Bernard Gustin, CEO, Elia Group: No, I think in the half-year report, there’s a remark in the sidelines on the dispute, and I think it reads like a dispute with a contractor.
Marco Nix, CFO, Elia Group: You’re talking to Emedison, right? Well, listen, there, it’s also the life of projects and contracts where you can have a situation where there might be a deviation or an expected deviation in realization of the contract. It’s, I think, open and public that one of our suppliers for the island has introduced, has told us that they had difficulties to keep their budget and their timing. But we have also a contract. At this moment, we have discussions with them to understand how deep the problem is. But we also believe that it’s important to respect the contract that we have in place. The discussions are ongoing, but it’s difficult to bring new elements on that.
Also, as you could see in the film, at least in terms of delay of the island, maybe helped by the good weather of the moment, but it’s moving quite well given that we have already seven caissons out of the 23 in the sea. Let’s see, but for the moment, no specific update that we can give on that one.
Bernard Gustin, CEO, Elia Group: Maybe to a word on supply chain in general, it remains tight, that’s fair to say. In particular, as of course, the reason why we stick to our guidance on the CapEx plan is simply that we all booked that to a certain degree. That’s been done all over Europe. There’s quite a heavy pipeline on the supply chain, in particular on the elements you mentioned, like HVDC, leading up to the beginning of the ’30s. From then onwards, we do see some flexibility on the supplier side. That is, of course, helpful in putting all the upcoming projects into a certain order from the price perspective. There’s another observation we do see. It’s not going down for the time being, but the dynamics on the increase have been shrunken.

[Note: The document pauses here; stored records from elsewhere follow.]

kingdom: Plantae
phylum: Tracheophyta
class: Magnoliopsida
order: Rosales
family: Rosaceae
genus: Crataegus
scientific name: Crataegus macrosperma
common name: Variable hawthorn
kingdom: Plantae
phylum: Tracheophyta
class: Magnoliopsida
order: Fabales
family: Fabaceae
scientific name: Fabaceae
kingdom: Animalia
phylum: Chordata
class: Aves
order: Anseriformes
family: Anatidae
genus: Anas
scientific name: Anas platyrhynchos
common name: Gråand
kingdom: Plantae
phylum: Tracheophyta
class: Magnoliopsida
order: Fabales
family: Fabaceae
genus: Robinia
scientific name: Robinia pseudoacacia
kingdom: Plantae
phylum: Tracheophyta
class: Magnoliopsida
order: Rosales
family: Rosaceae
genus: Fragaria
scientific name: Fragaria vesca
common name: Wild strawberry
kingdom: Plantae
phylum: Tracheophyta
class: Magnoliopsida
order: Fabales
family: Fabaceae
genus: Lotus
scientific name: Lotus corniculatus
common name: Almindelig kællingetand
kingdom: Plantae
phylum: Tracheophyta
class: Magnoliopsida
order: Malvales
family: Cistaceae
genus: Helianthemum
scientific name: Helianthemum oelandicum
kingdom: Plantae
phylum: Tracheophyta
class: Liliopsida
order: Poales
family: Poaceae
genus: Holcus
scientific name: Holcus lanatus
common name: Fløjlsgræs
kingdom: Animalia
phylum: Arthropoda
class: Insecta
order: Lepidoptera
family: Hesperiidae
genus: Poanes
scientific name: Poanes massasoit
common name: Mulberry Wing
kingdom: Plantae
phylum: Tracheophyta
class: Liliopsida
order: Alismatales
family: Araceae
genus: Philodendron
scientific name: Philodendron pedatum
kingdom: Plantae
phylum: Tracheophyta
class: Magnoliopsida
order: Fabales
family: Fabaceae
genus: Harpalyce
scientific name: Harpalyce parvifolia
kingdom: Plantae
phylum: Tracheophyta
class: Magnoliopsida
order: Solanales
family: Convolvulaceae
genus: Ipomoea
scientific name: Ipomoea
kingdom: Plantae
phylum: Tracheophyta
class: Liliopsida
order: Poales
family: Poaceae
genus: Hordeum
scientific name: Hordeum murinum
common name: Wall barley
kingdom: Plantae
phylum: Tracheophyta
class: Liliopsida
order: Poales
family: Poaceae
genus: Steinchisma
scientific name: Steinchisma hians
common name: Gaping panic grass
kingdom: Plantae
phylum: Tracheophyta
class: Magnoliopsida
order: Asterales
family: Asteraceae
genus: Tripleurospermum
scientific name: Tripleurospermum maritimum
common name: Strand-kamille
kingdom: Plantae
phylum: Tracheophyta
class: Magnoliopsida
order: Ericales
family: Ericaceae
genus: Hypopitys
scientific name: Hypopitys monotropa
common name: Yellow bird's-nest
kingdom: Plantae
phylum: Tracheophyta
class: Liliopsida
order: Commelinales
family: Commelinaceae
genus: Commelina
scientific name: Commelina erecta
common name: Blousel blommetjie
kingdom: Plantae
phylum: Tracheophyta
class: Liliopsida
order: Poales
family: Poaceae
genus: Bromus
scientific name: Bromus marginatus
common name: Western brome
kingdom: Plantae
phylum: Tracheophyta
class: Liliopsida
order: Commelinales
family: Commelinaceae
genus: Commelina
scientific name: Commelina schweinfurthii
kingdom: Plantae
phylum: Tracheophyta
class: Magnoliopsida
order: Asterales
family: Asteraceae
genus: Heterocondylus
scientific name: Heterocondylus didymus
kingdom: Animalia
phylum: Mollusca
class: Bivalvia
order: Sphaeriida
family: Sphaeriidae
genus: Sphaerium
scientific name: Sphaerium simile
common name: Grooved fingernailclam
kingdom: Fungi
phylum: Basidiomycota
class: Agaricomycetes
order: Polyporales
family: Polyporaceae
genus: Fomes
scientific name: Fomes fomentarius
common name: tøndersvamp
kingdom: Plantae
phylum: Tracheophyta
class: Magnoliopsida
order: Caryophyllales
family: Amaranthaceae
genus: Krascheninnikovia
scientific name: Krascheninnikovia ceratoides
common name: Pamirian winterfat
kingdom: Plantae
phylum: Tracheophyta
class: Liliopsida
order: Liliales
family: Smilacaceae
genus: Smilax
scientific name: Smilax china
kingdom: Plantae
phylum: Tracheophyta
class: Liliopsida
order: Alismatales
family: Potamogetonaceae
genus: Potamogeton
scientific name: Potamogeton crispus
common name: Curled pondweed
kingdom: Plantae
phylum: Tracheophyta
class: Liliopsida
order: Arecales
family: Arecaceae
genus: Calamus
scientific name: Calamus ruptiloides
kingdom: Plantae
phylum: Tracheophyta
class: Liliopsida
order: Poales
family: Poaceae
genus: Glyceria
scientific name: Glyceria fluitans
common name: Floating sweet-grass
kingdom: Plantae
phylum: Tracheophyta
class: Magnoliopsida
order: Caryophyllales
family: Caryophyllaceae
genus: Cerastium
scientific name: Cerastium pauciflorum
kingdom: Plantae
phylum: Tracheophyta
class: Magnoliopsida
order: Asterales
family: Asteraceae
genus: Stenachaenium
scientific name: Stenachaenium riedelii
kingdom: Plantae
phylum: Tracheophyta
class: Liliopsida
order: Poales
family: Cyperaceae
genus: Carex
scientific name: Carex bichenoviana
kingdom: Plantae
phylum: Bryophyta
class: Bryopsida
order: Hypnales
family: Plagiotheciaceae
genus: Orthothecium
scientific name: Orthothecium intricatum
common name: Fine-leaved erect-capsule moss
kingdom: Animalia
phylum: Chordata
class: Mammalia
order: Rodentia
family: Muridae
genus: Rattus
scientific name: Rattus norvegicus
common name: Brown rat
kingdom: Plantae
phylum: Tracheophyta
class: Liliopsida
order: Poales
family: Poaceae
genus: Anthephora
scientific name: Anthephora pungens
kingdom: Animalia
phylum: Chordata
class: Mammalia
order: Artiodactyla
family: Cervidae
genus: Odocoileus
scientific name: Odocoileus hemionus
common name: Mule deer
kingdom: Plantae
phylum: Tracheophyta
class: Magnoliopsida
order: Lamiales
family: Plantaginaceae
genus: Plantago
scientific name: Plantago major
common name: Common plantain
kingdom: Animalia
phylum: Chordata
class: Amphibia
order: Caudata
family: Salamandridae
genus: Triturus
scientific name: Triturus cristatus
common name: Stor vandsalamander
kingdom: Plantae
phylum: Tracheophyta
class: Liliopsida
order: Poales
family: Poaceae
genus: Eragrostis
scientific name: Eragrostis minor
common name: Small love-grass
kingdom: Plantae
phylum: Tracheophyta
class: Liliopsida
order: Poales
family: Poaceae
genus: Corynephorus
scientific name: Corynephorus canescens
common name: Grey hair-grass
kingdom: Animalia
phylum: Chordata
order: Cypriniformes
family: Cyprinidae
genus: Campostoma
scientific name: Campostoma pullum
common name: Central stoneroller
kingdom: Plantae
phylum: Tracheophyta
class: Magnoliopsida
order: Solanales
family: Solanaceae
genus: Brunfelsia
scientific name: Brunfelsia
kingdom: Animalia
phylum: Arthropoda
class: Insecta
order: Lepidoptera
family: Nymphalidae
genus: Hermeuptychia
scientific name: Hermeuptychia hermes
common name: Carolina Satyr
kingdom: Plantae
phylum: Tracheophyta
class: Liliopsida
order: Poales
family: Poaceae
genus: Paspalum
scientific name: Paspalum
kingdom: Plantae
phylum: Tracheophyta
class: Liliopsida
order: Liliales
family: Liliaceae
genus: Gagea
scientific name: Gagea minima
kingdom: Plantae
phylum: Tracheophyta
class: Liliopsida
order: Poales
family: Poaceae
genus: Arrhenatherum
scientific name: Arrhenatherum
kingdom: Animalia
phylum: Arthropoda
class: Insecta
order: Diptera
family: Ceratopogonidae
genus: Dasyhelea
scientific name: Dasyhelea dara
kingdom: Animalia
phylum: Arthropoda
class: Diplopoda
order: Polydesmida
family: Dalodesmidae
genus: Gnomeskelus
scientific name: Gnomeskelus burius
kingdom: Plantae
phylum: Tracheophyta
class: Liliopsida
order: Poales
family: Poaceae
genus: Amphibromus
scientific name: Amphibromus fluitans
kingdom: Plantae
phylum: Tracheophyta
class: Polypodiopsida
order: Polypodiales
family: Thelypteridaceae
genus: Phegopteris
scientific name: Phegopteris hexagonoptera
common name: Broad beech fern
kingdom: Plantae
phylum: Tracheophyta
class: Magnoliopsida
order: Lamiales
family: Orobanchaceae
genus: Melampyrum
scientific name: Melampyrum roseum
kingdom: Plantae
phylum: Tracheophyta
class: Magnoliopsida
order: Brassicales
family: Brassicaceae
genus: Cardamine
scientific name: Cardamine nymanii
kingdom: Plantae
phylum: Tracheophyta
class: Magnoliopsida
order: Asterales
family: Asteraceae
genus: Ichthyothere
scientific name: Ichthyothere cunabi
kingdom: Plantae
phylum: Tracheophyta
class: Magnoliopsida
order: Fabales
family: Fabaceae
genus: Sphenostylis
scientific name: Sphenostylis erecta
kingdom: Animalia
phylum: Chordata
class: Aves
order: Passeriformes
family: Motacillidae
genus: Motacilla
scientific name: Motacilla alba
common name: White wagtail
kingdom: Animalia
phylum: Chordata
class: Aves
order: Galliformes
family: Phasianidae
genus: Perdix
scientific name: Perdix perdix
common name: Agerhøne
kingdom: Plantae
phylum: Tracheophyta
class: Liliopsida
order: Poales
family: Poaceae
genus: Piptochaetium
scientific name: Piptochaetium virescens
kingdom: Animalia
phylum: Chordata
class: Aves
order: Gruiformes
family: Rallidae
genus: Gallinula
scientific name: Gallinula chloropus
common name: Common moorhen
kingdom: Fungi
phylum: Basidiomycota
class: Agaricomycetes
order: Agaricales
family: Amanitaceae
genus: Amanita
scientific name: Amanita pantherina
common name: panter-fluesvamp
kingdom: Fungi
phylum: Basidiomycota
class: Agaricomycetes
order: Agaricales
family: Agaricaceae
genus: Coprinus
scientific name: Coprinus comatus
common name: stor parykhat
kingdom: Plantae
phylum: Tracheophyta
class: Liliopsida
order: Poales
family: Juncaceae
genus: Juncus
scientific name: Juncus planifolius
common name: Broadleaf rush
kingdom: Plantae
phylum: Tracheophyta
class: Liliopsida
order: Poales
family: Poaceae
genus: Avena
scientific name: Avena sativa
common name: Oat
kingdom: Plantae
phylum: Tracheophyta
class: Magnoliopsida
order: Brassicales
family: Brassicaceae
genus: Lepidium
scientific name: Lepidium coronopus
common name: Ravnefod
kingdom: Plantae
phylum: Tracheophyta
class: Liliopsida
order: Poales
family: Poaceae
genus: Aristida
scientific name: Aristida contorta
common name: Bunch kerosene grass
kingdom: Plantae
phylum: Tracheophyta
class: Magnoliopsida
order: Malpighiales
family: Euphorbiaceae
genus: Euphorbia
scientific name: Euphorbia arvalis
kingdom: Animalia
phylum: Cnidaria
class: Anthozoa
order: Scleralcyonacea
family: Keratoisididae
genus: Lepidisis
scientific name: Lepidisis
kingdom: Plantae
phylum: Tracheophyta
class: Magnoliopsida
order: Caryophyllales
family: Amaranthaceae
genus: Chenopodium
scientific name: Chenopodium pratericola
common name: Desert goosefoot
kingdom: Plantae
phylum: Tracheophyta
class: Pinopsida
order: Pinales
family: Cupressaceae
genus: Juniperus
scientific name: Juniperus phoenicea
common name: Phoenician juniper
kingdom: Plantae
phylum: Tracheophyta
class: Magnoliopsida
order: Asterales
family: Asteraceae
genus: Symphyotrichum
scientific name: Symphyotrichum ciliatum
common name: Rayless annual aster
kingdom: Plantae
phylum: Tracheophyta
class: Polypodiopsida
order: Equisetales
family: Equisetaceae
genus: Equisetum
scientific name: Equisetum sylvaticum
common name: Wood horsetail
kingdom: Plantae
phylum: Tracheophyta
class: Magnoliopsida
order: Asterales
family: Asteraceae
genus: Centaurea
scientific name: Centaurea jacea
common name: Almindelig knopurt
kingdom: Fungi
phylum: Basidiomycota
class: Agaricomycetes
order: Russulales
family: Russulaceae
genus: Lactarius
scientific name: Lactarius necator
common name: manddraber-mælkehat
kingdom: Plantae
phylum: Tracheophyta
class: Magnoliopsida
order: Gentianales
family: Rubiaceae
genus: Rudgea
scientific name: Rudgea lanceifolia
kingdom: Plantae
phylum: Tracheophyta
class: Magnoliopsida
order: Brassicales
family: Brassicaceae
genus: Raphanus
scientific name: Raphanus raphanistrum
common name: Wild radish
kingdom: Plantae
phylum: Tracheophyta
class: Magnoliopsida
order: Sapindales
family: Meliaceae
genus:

There is a kind of more stable territory, which we are talking about, knowing that, of course, it’s still volatile due to the simple fact that on one end, the exposure to transportation is still big. On raw material as well. There’s a fluctuation on copper, on all this stuff, which you might know. That’s still something to be handled. Of course, we are looking from a procurement side into that, whether we can protect ourselves in de-risking future orders on material already, whether we want to, whether we are able to, and of course, whether this is something the regulator has accepted as, of course, one or the other day, it could go the other way around as well. That’s something we do not want to expose neither.
Therefore, I would say there’s a quite small optimism that we are coming into territory, which is more predictable in the future for any calls of equipment and material.
Marco Nix, CFO, Elia Group: Thank you.
Stephanie, Head of Investor Relations, Elia Group: Thank you very much, Dirk. I think that we are now at the end of the Q&A. I believe we all had, all our analysts had the time to ask us questions. Thank you for that, for the interesting questions. If you have any follow-up questions, obviously, you know how to get in touch with me or the team. I will now hand it back to Marlene to wind up today’s call.
Thank you, Stéphanie. I would like to close this presentation with thanking some people, Yannick, Stéphanie, Bernard, and Marco. Thank you for being here with us and for your contributions. Thank also to our colleagues behind the scenes, Hélène, Marilyn, and Rigouarte. We would also like to thank the technical team behind the scenes. Ladies and gentlemen, thank you for joining us and enjoy your summer.